Il riferimento inevitabile è lo Stretto di Malacca, il corridoio marittimo attraverso cui transita una quota enorme del commercio internazionale, incluse le forniture energetiche dirette verso Cina, Giappone e Corea del Sud. Proprio la centralità di Malacca ne rappresenta anche la fragilità: congestione, rischi geopolitici e vulnerabilità logistiche rendono sempre più interessante la ricerca di vie complementari. La proposta thailandese nasce da questa esigenza. Il progetto prevede la costruzione di due grandi porti, uno affacciato sul Mare delle Andamane e l’altro sul Golfo della Thailandia, collegati da infrastrutture ferroviarie e autostradali ad alta capacità. In pratica, le merci potrebbero attraversare il Paese via terra senza dover circumnavigare la penisola malese, riducendo tempi e costi di trasporto.

Secondo le stime del governo thailandese, il sistema consentirebbe di abbreviare le rotte commerciali di alcuni giorni e di diminuire sensibilmente i costi logistici. Ma il vero significato del progetto va oltre l’efficienza commerciale. Bangkok punta infatti a trasformarsi in un nuovo hub strategico tra Indo-Pacifico e Oceano Indiano, rafforzando il proprio peso economico in Asia. L’iniziativa rappresenta anche una risposta pragmatica alle recenti crisi internazionali. Le tensioni in Medio Oriente e le incertezze legate allo Stretto di Hormuz hanno mostrato quanto il commercio globale dipenda ancora da pochi passaggi critici. Per molti governi asiatici, la lezione è chiara: aumentare le opzioni logistiche significa rafforzare la sicurezza economica.

In questo scenario, il landbridge thailandese viene visto come un’infrastruttura di ridondanza strategica, capace di rendere più flessibili le catene di approvvigionamento regionali. Una prospettiva che interessa non solo l’Asia orientale, ma anche investitori internazionali e grandi gruppi della logistica. Diverse aziende globali hanno già manifestato attenzione verso il progetto, considerato uno dei più ambiziosi dell’area. 

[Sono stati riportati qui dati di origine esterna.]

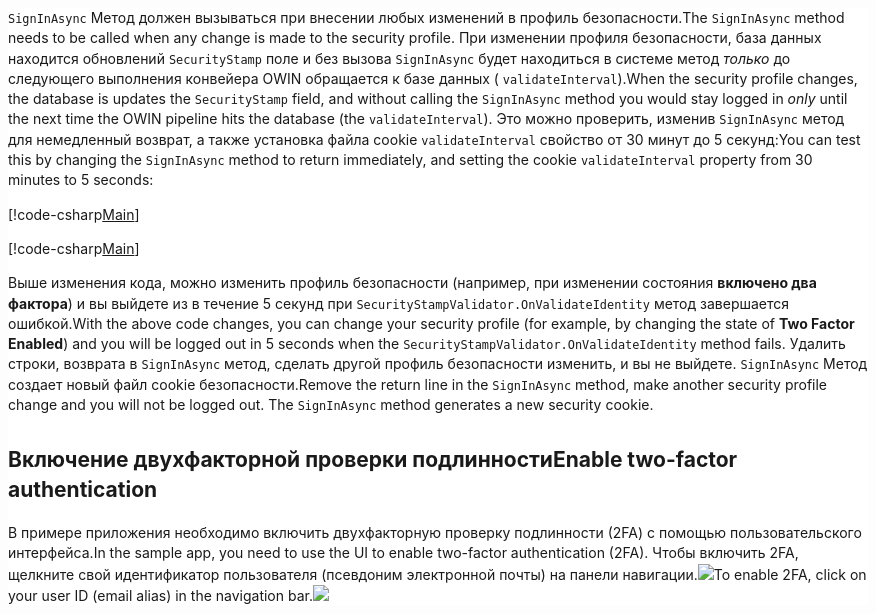 <span data-ttu-id="de69b-193">`SignInAsync` Метод должен вызываться при внесении любых изменений в профиль безопасности.</span><span class="sxs-lookup"><span data-stu-id="de69b-193">The `SignInAsync` method needs to be called when any change is made to the security profile.</span></span> <span data-ttu-id="de69b-194">При изменении профиля безопасности, база данных находится обновлений `SecurityStamp` поле и без вызова `SignInAsync` будет находиться в системе метод *только* до следующего выполнения конвейера OWIN обращается к базе данных ( `validateInterval`).</span><span class="sxs-lookup"><span data-stu-id="de69b-194">When the security profile changes, the database is updates the `SecurityStamp` field, and without calling the `SignInAsync` method you would stay logged in *only* until the next time the OWIN pipeline hits the database (the `validateInterval`).</span></span> <span data-ttu-id="de69b-195">Это можно проверить, изменив `SignInAsync` метод для немедленный возврат, а также установка файла cookie `validateInterval` свойство от 30 минут до 5 секунд:</span><span class="sxs-lookup"><span data-stu-id="de69b-195">You can test this by changing the `SignInAsync` method to return immediately, and setting the cookie `validateInterval` property from 30 minutes to 5 seconds:</span></span>

[!code-csharp[Main](two-factor-authentication-using-sms-and-email-with-aspnet-identity/samples/sample8.cs?highlight=3)]

[!code-csharp[Main](two-factor-authentication-using-sms-and-email-with-aspnet-identity/samples/sample9.cs?highlight=20-21)]

<span data-ttu-id="de69b-196">Выше изменения кода, можно изменить профиль безопасности (например, при изменении состояния **включено два фактора**) и вы выйдете из в течение 5 секунд при `SecurityStampValidator.OnValidateIdentity` метод завершается ошибкой.</span><span class="sxs-lookup"><span data-stu-id="de69b-196">With the above code changes, you can change your security profile (for example, by changing the state of **Two Factor Enabled**) and you will be logged out in 5 seconds when the `SecurityStampValidator.OnValidateIdentity` method fails.</span></span> <span data-ttu-id="de69b-197">Удалить строки, возврата в `SignInAsync` метод, сделать другой профиль безопасности изменить, и вы не выйдете. `SignInAsync` Метод создает новый файл cookie безопасности.</span><span class="sxs-lookup"><span data-stu-id="de69b-197">Remove the return line in the `SignInAsync` method, make another security profile change and you will not be logged out. The `SignInAsync` method generates a new security cookie.</span></span>

<a id="enable2"></a>

## <a name="enable-two-factor-authentication"></a><span data-ttu-id="de69b-198">Включение двухфакторной проверки подлинности</span><span class="sxs-lookup"><span data-stu-id="de69b-198">Enable two-factor authentication</span></span>

<span data-ttu-id="de69b-199">В примере приложения необходимо включить двухфакторную проверку подлинности (2FA) с помощью пользовательского интерфейса.</span><span class="sxs-lookup"><span data-stu-id="de69b-199">In the sample app, you need to use the UI to enable two-factor authentication (2FA).</span></span> <span data-ttu-id="de69b-200">Чтобы включить 2FA, щелкните свой идентификатор пользователя (псевдоним электронной почты) на панели навигации.![](two-factor-authentication-using-sms-and-email-with-aspnet-identity/_static/image9.png)</span><span class="sxs-lookup"><span data-stu-id="de69b-200">To enable 2FA, click on your user ID (email alias) in the navigation bar.![](two-factor-authentication-using-sms-and-email-with-aspnet-identity/_static/image9.png)</span></span>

La Thailandia spera inoltre che il piano possa diventare un motore di sviluppo interno. Le autorità parlano di nuovi investimenti industriali, crescita delle attività portuali, modernizzazione infrastrutturale e creazione di centinaia di migliaia di posti di lavoro. Per il Paese, il landbridge potrebbe rappresentare una svolta economica simile a quella che altri grandi corridoi logistici hanno avuto in passato per Singapore o Panama. Naturalmente restano interrogativi importanti. La sostenibilità finanziaria dell’opera dipenderà dalla capacità di attrarre volumi commerciali sufficienti nel lungo periodo, mentre le questioni ambientali richiederanno particolare attenzione. La regione interessata ospita ecosistemi delicati e biodiversità elevata, motivo per cui associazioni locali e osservatori internazionali chiedono standard rigorosi nelle valutazioni di impatto.

Eppure, al di là delle difficoltà, il progetto thailandese riflette una trasformazione più ampia dell’economia globale. Invece di affidarsi esclusivamente a pochi corridoi dominanti, i Paesi stanno cercando di costruire reti commerciali più distribuite e meno esposte agli shock geopolitici. In questo senso, il landbridge non rappresenta la crisi del commercio internazionale, ma il tentativo di adattarlo a un mondo diventato più complesso e competitivo.